Дети снуют, как муравьи, пока я показываю Брук следовать за мной на улицу и отодвигаю ногой прочь с дороги кучку чихуахуа, выходя на крыльцо.
― Что такое? ― спрашивает Брук, пока я двигаюсь в правую сторону крыльца подальше из поля зрения детей. Прежде чем Брук понимает, что к чему, я хватаю ее за отвороты тренчкота и мягко толкаю к стене, выбивая удивленный вздох из этих красивых губ.

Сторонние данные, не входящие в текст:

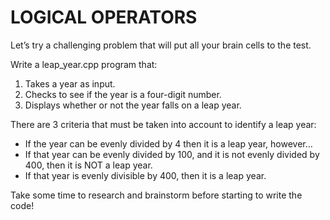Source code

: # LOGICAL OPERATORS

Let’s try a challenging problem that will put all your brain cells to the test.

Write a leap_year.cpp program that:

1. Takes a year as input.
2. Checks to see if the year is a four-digit number.
3. Displays whether or not the year falls on a leap year.
   
There are 3 criteria that must be taken into account to identify a leap year:

* If the year can be evenly divided by 4 then it is a leap year, however…
* If that year can be evenly divided by 100, and it is not evenly divided by 400, then it is NOT a leap year.
* If that year is evenly divisible by 400, then it is a leap year.

Take some time to research and brainstorm before starting to write the code!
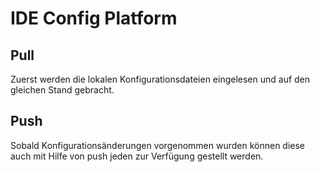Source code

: # IDE Config Platform

## Pull
Zuerst werden die lokalen Konfigurationsdateien eingelesen und auf den gleichen Stand gebracht.

## Push
Sobald Konfigurationsänderungen vorgenommen wurden können diese auch mit Hilfe von push jeden 
zur Verfügung gestellt werden.


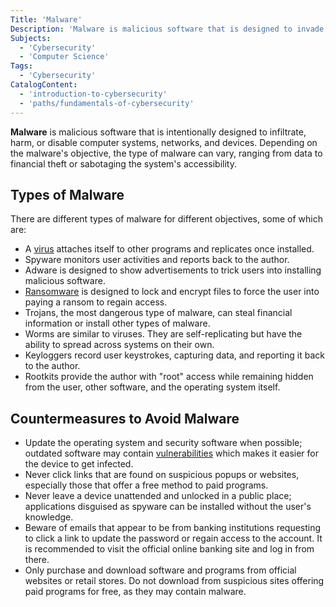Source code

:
 ```yaml
---
Title: 'Malware'
Description: 'Malware is malicious software that is designed to invade, damage and disable computer systems, networks, and devices.'
Subjects:
  - 'Cybersecurity'
  - 'Computer Science'
Tags:
  - 'Cybersecurity'
CatalogContent:
  - 'introduction-to-cybersecurity'
  - 'paths/fundamentals-of-cybersecurity'
---
```


**Malware** is malicious software that is intentionally designed to infiltrate, harm, or disable computer systems, networks, and devices. Depending on the malware's objective, the type of malware can vary, ranging from data to financial theft or sabotaging the system's accessibility.

## Types of Malware

There are different types of malware for different objectives, some of which are:

- A [virus](https://www.codecademy.com/resources/docs/cybersecurity/virus) attaches itself to other programs and replicates once installed.
- Spyware monitors user activities and reports back to the author.
- Adware is designed to show advertisements to trick users into installing malicious software.
- [Ransomware](https://www.codecademy.com/resources/docs/cybersecurity/ransomware) is designed to lock and encrypt files to force the user into paying a ransom to regain access.
- Trojans, the most dangerous type of malware, can steal financial information or install other types of malware.
- Worms are similar to viruses. They are self-replicating but have the ability to spread across systems on their own.
- Keyloggers record user keystrokes, capturing data, and reporting it back to the author.
- Rootkits provide the author with "root" access while remaining hidden from the user, other software, and the operating system itself.

## Countermeasures to Avoid Malware

- Update the operating system and security software when possible; outdated software may contain [vulnerabilities](https://www.codecademy.com/resources/docs/cybersecurity/vulnerability) which makes it easier for the device to get infected.
- Never click links that are found on suspicious popups or websites, especially those that offer a free method to paid programs.
- Never leave a device unattended and unlocked in a public place; applications disguised as spyware can be installed without the user's knowledge.
- Beware of emails that appear to be from banking institutions requesting to click a link to update the password or regain access to the account. It is recommended to visit the official online banking site and log in from there.
- Only purchase and download software and programs from official websites or retail stores. Do not download from suspicious sites offering paid programs for free, as they may contain malware.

Ее макияж идеален, но, думаю, что он хорош больше для меня, чем для этих мудаков в клубе.
Я прижимаюсь к ней и жестко целую, просовывая язык в ее рот до самого конца, вызывая еще один вздох. Из-за ее участившегося дыхания я не могу сконцентрироваться, опуская руки и расстегивая несколько верхних пуговиц ее тренча. Проскальзываю пальцами внутрь и обнаруживаю кружевное боди и тонкую талию, а также теплую и желанную мягкость, которая льнет ко мне с небольшим порывом.
М-м-м, да.
Крошка все еще хочет меня. Когда она прижимается ко мне вот так, чувствую, словно могу сделать что угодно, чтобы получить ее. Хотя еще одна ночь точно меня убьет.
Брук стонет напротив моих губ, опуская руки к поясу моих джинсов и обнимая меня за талию, ногтями впиваясь в кожу, дергая меня ближе к себе.

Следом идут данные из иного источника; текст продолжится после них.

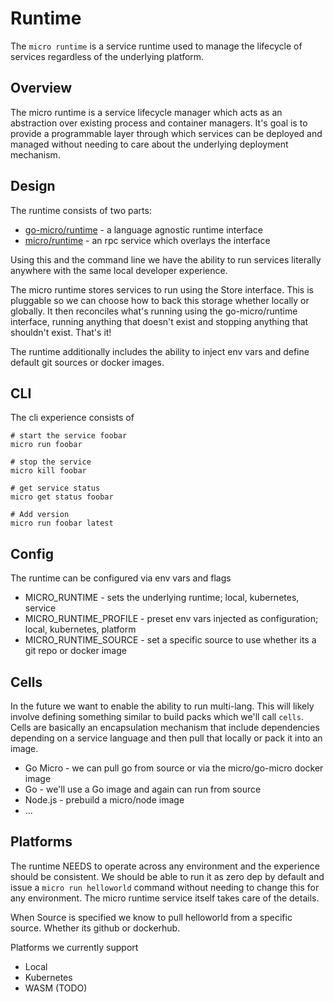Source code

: # Runtime

The `micro runtime` is a service runtime used to manage the lifecycle of services regardless of the underlying platform.

## Overview

The micro runtime is a service lifecycle manager which acts as an abstraction over existing process and container managers. 
It's goal is to provide a programmable layer through which services can be deployed and managed without needing to 
care about the underlying deployment mechanism.

## Design

The runtime consists of two parts:

- [go-micro/runtime](https://github.com/micro/go-micro/tree/master/runtime) - a language agnostic runtime interface
- [micro/runtime](https://github.com/micro-community/micro/tree/master/runtime) - an rpc service which overlays the interface

Using this and the command line we have the ability to run services literally anywhere with the same local developer experience.

The micro runtime stores services to run using the Store interface. This is pluggable so we can choose how to back this storage 
whether locally or globally. It then reconciles what's running using the go-micro/runtime interface, running anything that 
doesn't exist and stopping anything that shouldn't exist. That's it!

The runtime additionally includes the ability to inject env vars and define default git sources or docker images.

## CLI

The cli experience consists of

```
# start the service foobar
micro run foobar

# stop the service
micro kill foobar

# get service status
micro get status foobar

# Add version
micro run foobar latest
```

## Config

The runtime can be configured via env vars and flags

- MICRO_RUNTIME - sets the underlying runtime; local, kubernetes, service
- MICRO_RUNTIME_PROFILE - preset env vars injected as configuration; local, kubernetes, platform
- MICRO_RUNTIME_SOURCE - set a specific source to use whether its a git repo or docker image

## Cells

In the future we want to enable the ability to run multi-lang. This will likely involve defining something 
similar to build packs which we'll call `cells`. Cells are basically an encapsulation mechanism 
that include dependencies depending on a service language and then pull that locally or pack it into 
an image. 

- Go Micro - we can pull go from source or via the micro/go-micro docker image
- Go - we'll use a Go image and again can run from source
- Node.js - prebuild a micro/node image
- ...

## Platforms

The runtime NEEDS to operate across any environment and the experience should be consistent. We should be 
able to run it as zero dep by default and issue a `micro run helloworld` command without needing to change 
this for any environment. The micro runtime service itself takes care of the details. 

When Source is specified we know to pull helloworld from a specific source. Whether its github or dockerhub.

Platforms we currently support

- Local
- Kubernetes
- WASM (TODO)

― Пока-пока, Всезнайка, ― шепчу я, отодвигаясь от нее на пару сантиметров. ― Если захочешь, то я могу подождать твоего возвращения голым.
Она не отвечает мне, пока не начинает идти дождь, барабаня по листьям деревьев и траве, а кроны деревьев поют для нас. Если бы в доме не было кучи детей, я бы поднял ее и трахнул прямо на этом самом месте. Прямо напротив зеленого сайдинга этого дерьмового дома. Я бы настрогал миллион маленьких копий Брук вместе с ней, если бы она только захотела.
Вот же ж. Откуда, черт побери, взялась эта мысль?